ETİK İLKELERE UYGUNLUK BEYANI

Bu tezin içinde sunduğum verileri, bilgileri ve dokümanları akademik ve etik kurallar çerçevesinde elde ettiğimi; tüm bilgi, belge, değerlendirme ve sonuçları bilimsel etik ve ahlak kurallarına uygun olarak sunduğumu; çalışmada bana ait olmayan tüm veri, düşünce, sonuç ve bilgilere bilimsel etik kurallar gereği eksiksiz şekilde uygun atıf yaptığımı ve kaynak göstererek belirttiğimi beyan ederim.

Hazar Ulucan ..../…/2020

(5)

TEŞEKKÜR

Öncelikle bu çalışmamın yapılmasında bana yol gösteren, sorgulama, araştırma ve uygulama sürecim boyunca yardımlarını benden esirgemeyerek her anlamda beni ileriye taşıyan aynı zamanda üniversite yıllarında da öğrencisi olduğum Yrd. Doç.

Dr. Emine KIVANÇ ÖZTUĞ’a sonsuz teşekkürlerimi sunmaktan mutluluk duyuyorum.

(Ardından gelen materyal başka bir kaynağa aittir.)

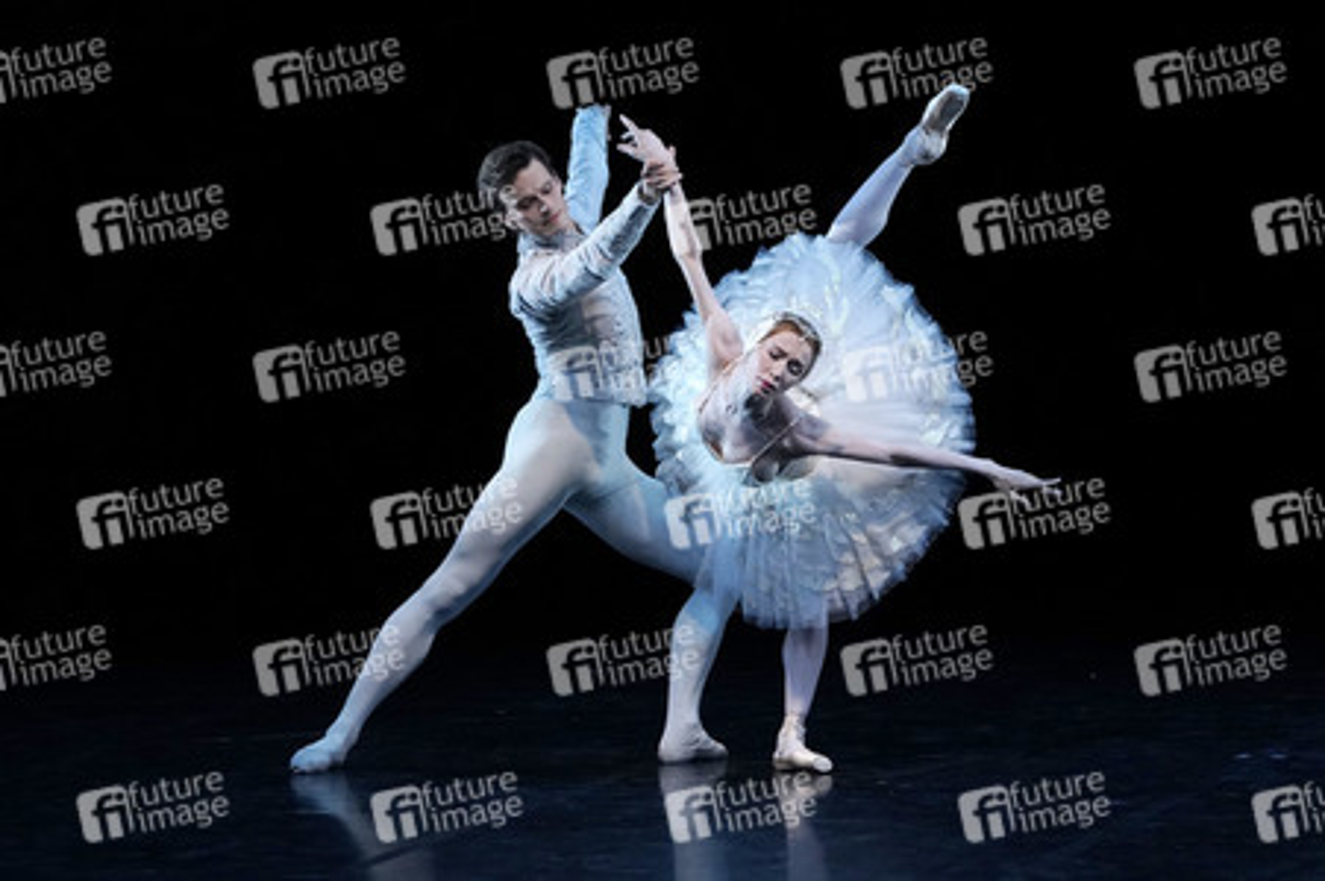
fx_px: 10040
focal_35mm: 273
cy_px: 440
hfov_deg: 7.6
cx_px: 662
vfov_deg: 5.0
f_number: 6.3
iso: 6400
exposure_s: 1/320
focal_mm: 273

Araştırmamın gerçekleşmesinde önemli rol oynayan Necati Taşkın İlkokulu’na, orada tanıştığım ve deneysel çalışmamı yürütmemde bana yardımcı olan müzik öğretmeni Hare Yakula’ya aynı zamanda ikinci dönem itibarıyla tezimin uygulanma süreçlerine yer verdiğim 4B sınıfının sınıf öretmeni Tülin Elmas’a ve müzik öğretmeni Kartal Tunç’a yardımlarından dolayı teşekkür ediyorum. Çalışmamın grubunu oluşturan güzel yürekli 4B sınıfı öğrencilerine çalışmama katılmayı kabul ettiklerinden dolayı teşekkür ediyorum. Araştırma sürecinde ve öncesinde psikolojik anlamda desteği olan anneme, babama ve kardeşime teşekkürlerimi sunuyorum.

Hazar Ulucan ..../…/2020

(6)

ÖZET

İLKÖĞRETİM 4. SINIF ÖĞRENCİLERİN EMPATİ BECERİLERİNİN GELİŞİMİNDE MÜZİK EĞİTİMİNDEKİ BEDEN PERKÜSYONU

UYGULAMALARININ ROLÜ ULUCAN, Hazar

Yüksek Lisans, Müzik Eğitimi Ana Bilim Dalı Tez Danışmanı: Yrd. Doç. Dr. Emine KIVANÇ ÖZTUĞ

Ocak 2020, 95 sayfa

Bu araştırmanın amacı, ilköğretim 4. Sınıf öğrencileri için hazırlanan müzik eğitimindeki Orff Schulwerk temelli beden perküsyonlu on iki derslik eğitim paketinin, öğrencilerin empati becerilerini ne düzeyde geliştirdiğini ortaya koymaktır.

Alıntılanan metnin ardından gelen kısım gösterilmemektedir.